- _Your goal_: Print exactly, and only, the lines running from the line containing "Beatrice El Okbi, United Kingdom" through the end of the records below.

*** Opening Records to use ***

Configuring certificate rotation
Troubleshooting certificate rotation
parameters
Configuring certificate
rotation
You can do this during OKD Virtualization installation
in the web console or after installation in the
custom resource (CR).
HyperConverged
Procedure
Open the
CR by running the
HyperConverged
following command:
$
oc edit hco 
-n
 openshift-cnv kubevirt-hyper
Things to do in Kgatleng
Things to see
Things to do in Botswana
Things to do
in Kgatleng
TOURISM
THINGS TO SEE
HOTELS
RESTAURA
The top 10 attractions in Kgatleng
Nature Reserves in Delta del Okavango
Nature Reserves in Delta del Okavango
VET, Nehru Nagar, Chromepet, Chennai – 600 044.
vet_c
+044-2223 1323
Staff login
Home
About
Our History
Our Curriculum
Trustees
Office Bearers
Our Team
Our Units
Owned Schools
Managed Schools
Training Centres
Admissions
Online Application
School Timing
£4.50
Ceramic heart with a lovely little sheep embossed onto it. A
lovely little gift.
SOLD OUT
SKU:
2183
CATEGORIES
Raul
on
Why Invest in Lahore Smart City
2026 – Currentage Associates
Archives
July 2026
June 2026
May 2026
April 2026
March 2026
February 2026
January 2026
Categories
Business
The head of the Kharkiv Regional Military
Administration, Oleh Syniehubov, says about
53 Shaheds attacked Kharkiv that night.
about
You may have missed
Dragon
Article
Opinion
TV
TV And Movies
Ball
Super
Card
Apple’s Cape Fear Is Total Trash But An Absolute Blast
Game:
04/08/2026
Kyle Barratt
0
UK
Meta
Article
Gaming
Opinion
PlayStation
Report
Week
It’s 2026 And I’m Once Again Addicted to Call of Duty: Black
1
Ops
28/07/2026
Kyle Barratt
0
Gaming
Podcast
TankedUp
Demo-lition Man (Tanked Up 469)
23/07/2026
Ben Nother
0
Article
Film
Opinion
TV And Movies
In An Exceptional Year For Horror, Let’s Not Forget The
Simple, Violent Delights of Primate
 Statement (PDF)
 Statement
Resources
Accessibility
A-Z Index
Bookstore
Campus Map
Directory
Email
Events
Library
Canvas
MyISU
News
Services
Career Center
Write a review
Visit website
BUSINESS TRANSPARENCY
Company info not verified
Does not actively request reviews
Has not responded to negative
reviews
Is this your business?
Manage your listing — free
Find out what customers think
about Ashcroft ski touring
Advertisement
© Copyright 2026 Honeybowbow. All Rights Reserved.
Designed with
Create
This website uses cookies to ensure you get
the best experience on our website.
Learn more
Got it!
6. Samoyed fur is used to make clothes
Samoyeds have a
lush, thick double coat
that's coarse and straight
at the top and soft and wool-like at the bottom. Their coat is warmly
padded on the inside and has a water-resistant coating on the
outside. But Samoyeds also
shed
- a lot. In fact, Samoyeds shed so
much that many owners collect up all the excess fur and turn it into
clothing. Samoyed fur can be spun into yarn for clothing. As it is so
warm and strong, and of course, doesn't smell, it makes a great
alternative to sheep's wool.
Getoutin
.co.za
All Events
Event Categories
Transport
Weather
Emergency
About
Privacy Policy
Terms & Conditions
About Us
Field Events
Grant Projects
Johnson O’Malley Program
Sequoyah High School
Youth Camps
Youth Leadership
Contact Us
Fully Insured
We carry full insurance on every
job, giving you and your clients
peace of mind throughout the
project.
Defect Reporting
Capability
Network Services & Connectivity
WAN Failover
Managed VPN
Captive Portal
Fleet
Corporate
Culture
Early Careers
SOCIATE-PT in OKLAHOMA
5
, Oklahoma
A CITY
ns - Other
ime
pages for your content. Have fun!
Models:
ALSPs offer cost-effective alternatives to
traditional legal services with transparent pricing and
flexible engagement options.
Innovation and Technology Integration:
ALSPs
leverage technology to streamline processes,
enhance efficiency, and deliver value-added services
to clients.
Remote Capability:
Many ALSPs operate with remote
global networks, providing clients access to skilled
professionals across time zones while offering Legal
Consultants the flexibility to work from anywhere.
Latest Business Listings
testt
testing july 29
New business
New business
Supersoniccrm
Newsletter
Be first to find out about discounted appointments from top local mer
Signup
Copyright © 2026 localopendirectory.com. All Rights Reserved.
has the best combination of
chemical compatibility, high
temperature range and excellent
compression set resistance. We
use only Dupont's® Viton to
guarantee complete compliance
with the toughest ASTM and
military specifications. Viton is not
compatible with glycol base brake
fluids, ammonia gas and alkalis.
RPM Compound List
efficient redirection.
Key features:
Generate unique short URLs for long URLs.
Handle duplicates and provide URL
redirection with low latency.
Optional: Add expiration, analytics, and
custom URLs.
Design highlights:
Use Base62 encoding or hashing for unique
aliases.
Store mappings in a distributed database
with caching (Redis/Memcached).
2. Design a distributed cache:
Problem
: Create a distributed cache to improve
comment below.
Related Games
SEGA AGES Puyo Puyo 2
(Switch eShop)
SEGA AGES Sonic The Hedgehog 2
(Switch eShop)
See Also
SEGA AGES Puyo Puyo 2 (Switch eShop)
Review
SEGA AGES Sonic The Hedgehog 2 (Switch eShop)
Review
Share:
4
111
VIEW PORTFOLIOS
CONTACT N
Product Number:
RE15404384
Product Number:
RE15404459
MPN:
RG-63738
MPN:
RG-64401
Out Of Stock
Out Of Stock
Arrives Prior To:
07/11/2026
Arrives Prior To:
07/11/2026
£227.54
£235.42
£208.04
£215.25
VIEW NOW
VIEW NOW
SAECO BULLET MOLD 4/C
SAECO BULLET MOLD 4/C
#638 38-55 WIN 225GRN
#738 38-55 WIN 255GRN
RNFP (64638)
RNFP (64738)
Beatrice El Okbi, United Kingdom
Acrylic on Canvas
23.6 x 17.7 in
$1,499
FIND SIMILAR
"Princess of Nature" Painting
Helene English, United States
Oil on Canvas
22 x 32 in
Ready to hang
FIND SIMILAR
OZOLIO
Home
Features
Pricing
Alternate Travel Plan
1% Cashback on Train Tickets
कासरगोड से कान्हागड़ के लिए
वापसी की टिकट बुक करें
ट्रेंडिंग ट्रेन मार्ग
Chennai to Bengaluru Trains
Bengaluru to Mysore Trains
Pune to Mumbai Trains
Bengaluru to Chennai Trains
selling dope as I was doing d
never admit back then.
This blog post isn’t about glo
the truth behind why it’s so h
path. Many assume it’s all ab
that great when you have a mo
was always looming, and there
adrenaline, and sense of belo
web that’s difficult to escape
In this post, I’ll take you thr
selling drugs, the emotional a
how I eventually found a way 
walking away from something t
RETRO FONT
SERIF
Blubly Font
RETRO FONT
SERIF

*** Closing Records to use ***

- _Answer to the problem_:
Beatrice El Okbi, United Kingdom
Acrylic on Canvas
23.6 x 17.7 in
$1,499
FIND SIMILAR
"Princess of Nature" Painting
Helene English, United States
Oil on Canvas
22 x 32 in
Ready to hang
FIND SIMILAR
OZOLIO
Home
Features
Pricing
Alternate Travel Plan
1% Cashback on Train Tickets
कासरगोड से कान्हागड़ के लिए
वापसी की टिकट बुक करें
ट्रेंडिंग ट्रेन मार्ग
Chennai to Bengaluru Trains
Bengaluru to Mysore Trains
Pune to Mumbai Trains
Bengaluru to Chennai Trains
selling dope as I was doing d
never admit back then.
This blog post isn’t about glo
the truth behind why it’s so h
path. Many assume it’s all ab
that great when you have a mo
was always looming, and there
adrenaline, and sense of belo
web that’s difficult to escape
In this post, I’ll take you thr
selling drugs, the emotional a
how I eventually found a way 
walking away from something t
RETRO FONT
SERIF
Blubly Font
RETRO FONT
SERIF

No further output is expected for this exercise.